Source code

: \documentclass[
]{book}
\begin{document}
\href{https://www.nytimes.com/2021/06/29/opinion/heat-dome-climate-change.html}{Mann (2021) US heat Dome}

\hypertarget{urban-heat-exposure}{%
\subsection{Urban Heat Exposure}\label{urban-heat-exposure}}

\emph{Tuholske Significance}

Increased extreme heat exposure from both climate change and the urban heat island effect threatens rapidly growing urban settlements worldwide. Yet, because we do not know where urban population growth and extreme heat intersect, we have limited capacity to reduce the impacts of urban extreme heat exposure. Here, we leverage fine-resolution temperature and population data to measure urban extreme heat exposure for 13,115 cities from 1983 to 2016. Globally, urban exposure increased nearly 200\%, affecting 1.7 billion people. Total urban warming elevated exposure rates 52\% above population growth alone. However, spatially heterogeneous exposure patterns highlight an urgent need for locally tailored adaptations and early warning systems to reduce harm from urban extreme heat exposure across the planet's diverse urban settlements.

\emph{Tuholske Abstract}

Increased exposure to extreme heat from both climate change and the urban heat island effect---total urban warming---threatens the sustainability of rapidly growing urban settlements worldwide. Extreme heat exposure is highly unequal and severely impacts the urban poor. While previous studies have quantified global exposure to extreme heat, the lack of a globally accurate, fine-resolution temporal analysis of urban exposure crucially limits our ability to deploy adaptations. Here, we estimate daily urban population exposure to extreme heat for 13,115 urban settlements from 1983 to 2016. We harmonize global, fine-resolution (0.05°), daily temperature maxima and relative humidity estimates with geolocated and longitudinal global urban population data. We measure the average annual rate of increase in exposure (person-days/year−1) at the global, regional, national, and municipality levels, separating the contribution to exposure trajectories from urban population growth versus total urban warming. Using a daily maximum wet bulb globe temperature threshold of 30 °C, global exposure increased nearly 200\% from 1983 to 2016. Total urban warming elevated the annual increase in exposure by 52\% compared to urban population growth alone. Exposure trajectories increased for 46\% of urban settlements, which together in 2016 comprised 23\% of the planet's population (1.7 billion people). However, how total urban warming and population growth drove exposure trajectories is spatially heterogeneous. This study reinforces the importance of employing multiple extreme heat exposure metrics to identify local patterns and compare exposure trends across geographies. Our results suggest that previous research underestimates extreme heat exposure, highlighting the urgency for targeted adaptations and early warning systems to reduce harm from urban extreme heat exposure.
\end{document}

#### Task objective:
Copy every line from the records above that contains the word "Tuholske".

#### Answer box:
\emph{Tuholske Significance}
\emph{Tuholske Abstract}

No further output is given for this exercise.